En 2018, besoin de victoires

Toute la presse s’en fait l’écho en ces premiers jours de janvier : après une année 2017 marquée par son arrivée au pouvoir, Macron devra en 2018 relever de nouveaux défis, y compris celui de la réforme de l’université. Alors que s’ouvre Parcoursup’, que les lycéen.ne.s retournent en classe et que les étudiant.e.s finissent leurs examens, le risque de la contestation sociale existe pour le président. C’est pourquoi le gouvernement fera tout pour empêcher l’éclosion d’un mouvement. A l’inverse notre défi d’étudiant.e.s communistes, c’est d’en faire grandir la possibilité.

C’est pourquoi dès cette semaine, l’UEC est mobilisée dans plusieurs villes aux côtés des associations et syndicats étudiants, avec bien souvent le concours des lycéen.ne.s, des enseignant.e.s. L’objectif ? Faire plier, partout où cela est possible, les partisans de la sélection. Les premières avancées sont là, comme à Toulouse ou Clermont-Ferrand. Ce sont des encouragements à ne rien lâcher jusqu’à la victoire.

Les victoires, voilà justement le thème de l’édition 2018 de la Semaine de la Pensée Marxiste. Dans toutes les universités de France du 12 au 16 février, nous voulons montrer en quoi le marxisme est un outil efficace, moderne et pertinent pour comprendre la société dans laquelle nous vivons et y remporter des victoires.

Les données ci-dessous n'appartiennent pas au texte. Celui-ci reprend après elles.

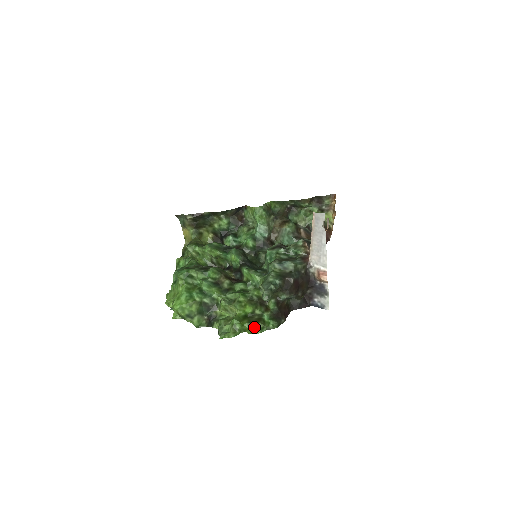
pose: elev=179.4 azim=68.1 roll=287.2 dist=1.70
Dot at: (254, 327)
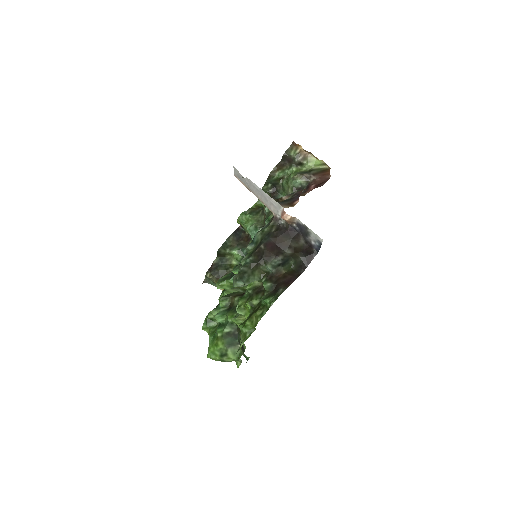
Dot at: (255, 319)
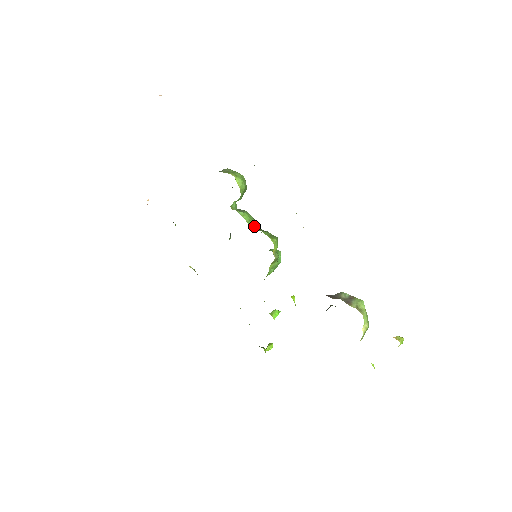
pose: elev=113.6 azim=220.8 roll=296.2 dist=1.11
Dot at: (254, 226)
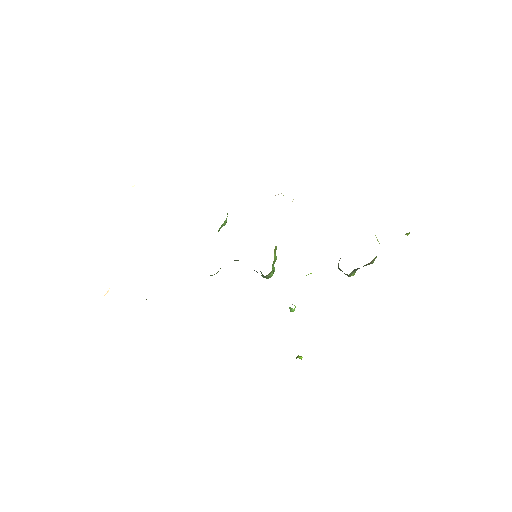
Dot at: occluded
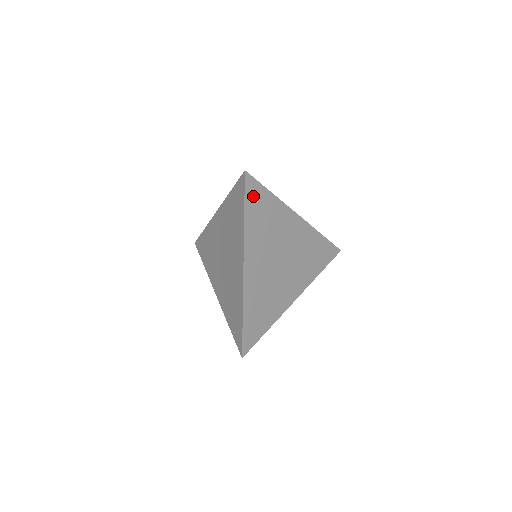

Cette semaine de militantisme auprès des étudiant.e.s devra aussi être l’occasion de progrès théoriques importants.

Enfin cette année nous aurons vitalement besoin de victoires féministes. 2017 s’est finie sur des mobilisations massives contre les violences sexistes dans tous les espaces de la société, y compris dans les organisations politiques, dont la nôtre. Permise par la détermination et le courage des femmes, la libération de la parole doit maintenant déboucher sur des actes concrets afin de démanteler partout le patriarcat, y compris dans la forme particulière et spécifique qu’il a prise au sein des mouvements politiques de jeunesse.

Cette tâche, dans toutes ses dimensions (théorique, pratique, organisationnelle) ne peut attendre. Car si, communistes, nous prétendons transformer la société et en finir avec le capitalisme, nous ne pouvons en perpétuer l’un des piliers principaux, le patriarcat. Les violences contre les femmes ne seront jamais à classer au rayon des faits divers. Elles jouent au contraire un rôle économique et politique, celui d’empêcher toute remise en cause de la division genrée du travail et de l’exploitation des femmes. Les exercer, c’est donc bien sûr commettre des actes délictueux ou criminels mais également s’opposer en pratique à notre projet politique.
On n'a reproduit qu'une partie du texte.